Extracted text ::
------------------------------------------------------------------------

The Annotated dependency style

The current, recommended way to declare dependencies and parameter metadata is Annotated[...] — it's reusable and type-checker-friendly, and it's what the FastAPI docs use now:

from typing import Annotated
from fastapi import Depends

async def get_db():
    # yield a connection from the pool opened in lifespan
    ...

DB = Annotated[Connection, Depends(get_db)]   # name it once

@app.get("/docs")
async def list_docs(db: DB):                # reuse the alias everywhere
    return await db.fetch_documents()
Old vs new dependency syntax The old form was db: Connection = Depends(get_db). It still works, but the Annotated form is preferred now: you can define the dependency type once (DB) and reuse it across dozens of routes without repeating Depends(...).

------------------------------------------------------------------------

Dataset records:
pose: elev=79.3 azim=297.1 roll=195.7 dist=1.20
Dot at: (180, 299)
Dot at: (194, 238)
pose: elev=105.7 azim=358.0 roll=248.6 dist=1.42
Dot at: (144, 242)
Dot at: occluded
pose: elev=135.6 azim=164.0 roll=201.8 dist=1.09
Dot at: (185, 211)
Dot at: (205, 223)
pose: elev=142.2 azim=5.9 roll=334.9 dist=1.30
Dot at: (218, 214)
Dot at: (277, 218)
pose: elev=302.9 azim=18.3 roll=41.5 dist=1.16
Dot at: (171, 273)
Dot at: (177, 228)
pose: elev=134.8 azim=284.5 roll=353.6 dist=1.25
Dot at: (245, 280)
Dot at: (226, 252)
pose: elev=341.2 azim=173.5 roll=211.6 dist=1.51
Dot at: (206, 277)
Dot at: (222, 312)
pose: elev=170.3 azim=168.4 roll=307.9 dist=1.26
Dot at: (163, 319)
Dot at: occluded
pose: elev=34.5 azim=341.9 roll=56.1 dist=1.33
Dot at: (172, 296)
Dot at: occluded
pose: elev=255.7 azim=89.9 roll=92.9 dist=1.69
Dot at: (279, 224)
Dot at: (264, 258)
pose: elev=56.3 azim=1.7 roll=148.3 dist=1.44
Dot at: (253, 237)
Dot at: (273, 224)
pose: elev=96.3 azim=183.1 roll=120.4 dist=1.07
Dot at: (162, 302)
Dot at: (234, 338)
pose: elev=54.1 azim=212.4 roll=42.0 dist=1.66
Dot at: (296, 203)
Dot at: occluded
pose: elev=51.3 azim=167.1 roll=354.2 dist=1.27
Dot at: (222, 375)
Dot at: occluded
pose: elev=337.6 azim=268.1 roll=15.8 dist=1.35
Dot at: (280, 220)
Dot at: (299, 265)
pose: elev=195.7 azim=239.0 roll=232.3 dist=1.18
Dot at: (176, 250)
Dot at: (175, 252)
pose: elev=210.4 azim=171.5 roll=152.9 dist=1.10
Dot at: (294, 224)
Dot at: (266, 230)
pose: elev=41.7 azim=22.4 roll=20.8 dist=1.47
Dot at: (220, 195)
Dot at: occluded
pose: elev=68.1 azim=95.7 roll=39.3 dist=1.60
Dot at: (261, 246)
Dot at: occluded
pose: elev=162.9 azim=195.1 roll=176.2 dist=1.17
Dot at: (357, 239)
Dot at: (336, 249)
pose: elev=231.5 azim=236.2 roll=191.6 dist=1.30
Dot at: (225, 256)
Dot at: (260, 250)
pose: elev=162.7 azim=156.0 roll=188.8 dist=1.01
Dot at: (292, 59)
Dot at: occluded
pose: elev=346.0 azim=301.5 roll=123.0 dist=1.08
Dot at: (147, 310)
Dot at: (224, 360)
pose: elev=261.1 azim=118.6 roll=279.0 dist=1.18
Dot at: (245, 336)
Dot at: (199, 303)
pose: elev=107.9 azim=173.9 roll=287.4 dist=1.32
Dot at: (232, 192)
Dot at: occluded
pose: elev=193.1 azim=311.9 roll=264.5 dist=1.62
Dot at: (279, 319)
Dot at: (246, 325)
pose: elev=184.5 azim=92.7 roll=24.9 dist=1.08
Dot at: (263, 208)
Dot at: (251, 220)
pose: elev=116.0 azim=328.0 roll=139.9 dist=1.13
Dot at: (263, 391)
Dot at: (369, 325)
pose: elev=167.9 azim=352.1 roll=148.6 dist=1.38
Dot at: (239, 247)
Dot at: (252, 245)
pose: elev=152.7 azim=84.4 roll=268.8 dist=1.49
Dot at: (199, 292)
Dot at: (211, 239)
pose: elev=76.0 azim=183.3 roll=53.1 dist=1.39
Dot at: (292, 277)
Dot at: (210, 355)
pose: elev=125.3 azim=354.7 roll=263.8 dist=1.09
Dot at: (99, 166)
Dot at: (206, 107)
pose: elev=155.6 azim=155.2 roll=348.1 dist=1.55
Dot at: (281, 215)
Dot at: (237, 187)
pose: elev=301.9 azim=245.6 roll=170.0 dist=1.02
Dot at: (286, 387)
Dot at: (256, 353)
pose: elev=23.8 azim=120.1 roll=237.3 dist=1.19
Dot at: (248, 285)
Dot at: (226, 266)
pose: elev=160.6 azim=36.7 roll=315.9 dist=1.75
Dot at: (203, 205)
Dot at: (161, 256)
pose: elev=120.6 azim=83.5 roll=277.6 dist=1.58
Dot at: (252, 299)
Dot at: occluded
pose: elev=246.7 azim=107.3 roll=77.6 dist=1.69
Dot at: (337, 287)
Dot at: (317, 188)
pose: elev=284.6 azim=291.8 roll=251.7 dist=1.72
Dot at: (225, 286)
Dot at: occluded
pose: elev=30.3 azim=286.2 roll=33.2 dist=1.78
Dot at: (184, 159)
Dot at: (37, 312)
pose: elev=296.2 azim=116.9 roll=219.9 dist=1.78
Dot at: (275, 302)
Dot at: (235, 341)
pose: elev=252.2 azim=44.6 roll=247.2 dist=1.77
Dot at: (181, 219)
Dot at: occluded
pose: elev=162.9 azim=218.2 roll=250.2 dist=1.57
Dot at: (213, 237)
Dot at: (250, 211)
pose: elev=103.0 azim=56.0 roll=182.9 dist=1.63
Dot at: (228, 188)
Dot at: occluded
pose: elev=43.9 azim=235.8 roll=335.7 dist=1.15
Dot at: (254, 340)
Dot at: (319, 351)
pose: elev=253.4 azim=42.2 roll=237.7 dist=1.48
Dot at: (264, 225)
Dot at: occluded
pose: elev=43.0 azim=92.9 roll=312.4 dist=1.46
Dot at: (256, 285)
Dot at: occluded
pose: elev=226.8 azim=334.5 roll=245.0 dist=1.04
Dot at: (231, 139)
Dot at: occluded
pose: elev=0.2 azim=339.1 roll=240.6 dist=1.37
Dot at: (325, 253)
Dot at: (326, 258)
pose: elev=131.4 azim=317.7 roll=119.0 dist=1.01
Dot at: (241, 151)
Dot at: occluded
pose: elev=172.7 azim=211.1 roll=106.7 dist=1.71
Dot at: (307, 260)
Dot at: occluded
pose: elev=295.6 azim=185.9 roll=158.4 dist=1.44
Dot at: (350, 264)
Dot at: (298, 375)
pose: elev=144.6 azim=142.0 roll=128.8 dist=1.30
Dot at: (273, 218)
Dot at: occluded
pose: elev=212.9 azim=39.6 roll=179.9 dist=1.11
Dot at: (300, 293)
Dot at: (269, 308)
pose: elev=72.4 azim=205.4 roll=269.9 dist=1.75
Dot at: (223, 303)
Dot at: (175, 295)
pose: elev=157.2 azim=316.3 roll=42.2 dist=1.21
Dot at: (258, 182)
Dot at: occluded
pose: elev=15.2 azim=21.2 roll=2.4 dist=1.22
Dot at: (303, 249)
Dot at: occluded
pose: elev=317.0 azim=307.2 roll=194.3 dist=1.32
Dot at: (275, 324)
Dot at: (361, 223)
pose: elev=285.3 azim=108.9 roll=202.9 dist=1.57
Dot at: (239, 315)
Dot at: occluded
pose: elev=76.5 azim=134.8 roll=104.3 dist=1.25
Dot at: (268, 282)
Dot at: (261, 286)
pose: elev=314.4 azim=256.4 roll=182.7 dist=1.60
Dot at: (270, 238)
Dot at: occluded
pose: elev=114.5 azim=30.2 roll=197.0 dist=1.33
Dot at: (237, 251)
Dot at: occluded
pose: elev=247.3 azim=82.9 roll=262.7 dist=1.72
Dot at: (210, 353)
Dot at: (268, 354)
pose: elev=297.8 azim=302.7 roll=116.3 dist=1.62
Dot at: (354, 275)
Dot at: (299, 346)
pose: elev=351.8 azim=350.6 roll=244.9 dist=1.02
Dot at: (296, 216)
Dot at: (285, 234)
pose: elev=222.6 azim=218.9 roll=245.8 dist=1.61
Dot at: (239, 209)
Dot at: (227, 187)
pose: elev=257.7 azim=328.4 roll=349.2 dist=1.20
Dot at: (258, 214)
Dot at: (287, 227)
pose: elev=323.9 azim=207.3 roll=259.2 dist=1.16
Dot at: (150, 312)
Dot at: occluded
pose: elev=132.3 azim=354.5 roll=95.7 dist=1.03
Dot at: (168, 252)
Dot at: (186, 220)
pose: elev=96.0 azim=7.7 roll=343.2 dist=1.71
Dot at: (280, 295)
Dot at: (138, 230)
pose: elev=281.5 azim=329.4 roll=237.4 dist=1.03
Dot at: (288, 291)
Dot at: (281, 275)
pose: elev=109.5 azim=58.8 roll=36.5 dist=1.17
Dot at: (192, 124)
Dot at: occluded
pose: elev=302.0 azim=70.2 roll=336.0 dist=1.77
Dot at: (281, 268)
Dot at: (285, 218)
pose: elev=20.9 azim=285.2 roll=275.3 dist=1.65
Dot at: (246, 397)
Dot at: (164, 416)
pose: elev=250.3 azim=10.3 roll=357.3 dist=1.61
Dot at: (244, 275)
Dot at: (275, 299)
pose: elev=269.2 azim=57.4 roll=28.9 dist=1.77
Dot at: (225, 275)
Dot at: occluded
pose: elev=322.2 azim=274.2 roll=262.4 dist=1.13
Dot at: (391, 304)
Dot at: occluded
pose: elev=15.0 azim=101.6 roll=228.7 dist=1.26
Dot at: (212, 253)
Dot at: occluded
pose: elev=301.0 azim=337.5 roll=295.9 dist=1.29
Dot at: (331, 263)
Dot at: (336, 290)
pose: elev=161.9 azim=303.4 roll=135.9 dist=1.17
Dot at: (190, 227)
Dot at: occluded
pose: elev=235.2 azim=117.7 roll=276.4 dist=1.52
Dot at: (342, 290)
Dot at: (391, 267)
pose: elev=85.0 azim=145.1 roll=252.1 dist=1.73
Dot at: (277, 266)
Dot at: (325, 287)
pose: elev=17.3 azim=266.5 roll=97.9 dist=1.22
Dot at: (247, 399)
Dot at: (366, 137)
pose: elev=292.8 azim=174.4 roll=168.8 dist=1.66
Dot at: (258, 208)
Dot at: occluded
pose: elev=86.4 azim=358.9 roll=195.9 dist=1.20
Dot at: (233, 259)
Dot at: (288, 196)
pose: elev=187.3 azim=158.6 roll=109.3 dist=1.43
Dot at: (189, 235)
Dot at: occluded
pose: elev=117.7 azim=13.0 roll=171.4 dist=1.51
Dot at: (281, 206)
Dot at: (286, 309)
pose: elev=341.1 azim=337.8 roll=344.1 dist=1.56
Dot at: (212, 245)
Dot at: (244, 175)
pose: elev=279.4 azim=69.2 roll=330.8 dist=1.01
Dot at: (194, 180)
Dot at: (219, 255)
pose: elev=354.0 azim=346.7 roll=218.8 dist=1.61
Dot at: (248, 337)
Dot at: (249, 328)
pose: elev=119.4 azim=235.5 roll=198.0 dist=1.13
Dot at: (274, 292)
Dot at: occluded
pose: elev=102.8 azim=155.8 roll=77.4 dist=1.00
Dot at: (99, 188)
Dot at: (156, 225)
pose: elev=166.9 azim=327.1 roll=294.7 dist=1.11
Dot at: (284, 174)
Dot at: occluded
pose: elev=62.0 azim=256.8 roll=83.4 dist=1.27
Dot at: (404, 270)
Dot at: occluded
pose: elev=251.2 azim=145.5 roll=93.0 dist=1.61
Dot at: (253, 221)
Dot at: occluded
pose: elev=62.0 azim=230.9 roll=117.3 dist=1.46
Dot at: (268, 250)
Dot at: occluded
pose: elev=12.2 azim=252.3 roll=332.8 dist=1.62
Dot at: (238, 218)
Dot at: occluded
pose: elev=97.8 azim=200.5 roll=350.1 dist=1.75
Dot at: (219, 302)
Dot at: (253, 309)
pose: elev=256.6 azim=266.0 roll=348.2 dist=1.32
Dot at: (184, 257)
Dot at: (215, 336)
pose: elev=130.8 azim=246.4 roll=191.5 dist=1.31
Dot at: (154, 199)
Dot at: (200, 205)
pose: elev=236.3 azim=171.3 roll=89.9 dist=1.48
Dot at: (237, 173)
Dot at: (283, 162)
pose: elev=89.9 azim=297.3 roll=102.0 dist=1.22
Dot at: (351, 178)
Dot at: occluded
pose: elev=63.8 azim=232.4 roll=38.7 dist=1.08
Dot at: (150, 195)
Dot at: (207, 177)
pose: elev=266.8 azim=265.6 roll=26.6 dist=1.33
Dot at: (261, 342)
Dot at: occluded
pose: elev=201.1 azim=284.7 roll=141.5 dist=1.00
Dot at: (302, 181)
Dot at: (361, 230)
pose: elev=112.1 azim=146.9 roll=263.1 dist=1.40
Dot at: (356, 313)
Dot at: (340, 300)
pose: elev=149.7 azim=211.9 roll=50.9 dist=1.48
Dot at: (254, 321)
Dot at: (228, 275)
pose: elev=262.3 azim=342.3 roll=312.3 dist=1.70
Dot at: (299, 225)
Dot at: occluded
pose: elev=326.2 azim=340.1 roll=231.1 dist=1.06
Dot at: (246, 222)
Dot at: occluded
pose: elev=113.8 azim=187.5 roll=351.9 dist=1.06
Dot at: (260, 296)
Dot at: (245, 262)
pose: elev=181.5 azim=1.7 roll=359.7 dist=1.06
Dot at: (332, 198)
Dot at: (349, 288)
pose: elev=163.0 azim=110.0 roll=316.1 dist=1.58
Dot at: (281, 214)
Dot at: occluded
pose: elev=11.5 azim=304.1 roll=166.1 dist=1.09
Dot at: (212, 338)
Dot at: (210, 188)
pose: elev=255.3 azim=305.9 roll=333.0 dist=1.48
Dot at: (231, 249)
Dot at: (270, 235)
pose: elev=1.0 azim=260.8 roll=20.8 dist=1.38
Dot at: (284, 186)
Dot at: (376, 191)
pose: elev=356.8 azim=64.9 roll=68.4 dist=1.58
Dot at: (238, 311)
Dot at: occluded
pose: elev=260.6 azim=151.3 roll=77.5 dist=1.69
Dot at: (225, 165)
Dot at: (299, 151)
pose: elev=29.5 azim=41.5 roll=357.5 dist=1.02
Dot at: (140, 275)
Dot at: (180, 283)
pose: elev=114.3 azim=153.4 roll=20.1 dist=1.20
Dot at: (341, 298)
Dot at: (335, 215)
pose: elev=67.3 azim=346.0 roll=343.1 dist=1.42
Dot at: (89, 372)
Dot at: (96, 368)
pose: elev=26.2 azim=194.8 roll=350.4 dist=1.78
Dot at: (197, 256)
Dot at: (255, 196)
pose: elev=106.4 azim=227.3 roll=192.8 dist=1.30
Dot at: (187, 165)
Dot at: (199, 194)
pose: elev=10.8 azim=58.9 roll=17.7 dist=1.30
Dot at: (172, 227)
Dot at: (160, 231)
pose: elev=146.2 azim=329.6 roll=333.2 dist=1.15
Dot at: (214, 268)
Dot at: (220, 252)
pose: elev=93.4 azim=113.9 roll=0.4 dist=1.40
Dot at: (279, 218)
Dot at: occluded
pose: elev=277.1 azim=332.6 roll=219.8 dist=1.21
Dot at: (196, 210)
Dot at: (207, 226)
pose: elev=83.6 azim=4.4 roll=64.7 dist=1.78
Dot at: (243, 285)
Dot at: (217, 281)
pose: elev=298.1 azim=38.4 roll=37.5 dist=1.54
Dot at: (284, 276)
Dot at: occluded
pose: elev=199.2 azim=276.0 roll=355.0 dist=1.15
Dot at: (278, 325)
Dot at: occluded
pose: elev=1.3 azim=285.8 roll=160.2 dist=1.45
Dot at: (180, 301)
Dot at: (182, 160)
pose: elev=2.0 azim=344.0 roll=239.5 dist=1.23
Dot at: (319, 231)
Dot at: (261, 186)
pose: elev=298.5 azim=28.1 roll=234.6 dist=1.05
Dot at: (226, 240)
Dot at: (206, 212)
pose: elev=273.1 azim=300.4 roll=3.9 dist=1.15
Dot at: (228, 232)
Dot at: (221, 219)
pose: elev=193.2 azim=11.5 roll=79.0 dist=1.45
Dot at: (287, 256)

------------------------------------------------------------------------

Your instructions ::
Can you transcribe the passage on the Annotated dependency style word for word, starting with "DB = Annotated[Connection, Depends(get_db)]" and going on through "without repeating Depends(...)."?

Exercise result ::
DB = Annotated[Connection, Depends(get_db)]   # name it once

@app.get("/docs")
async def list_docs(db: DB):                # reuse the alias everywhere
    return await db.fetch_documents()
Old vs new dependency syntax The old form was db: Connection = Depends(get_db). It still works, but the Annotated form is preferred now: you can define the dependency type once (DB) and reuse it across dozens of routes without repeating Depends(...).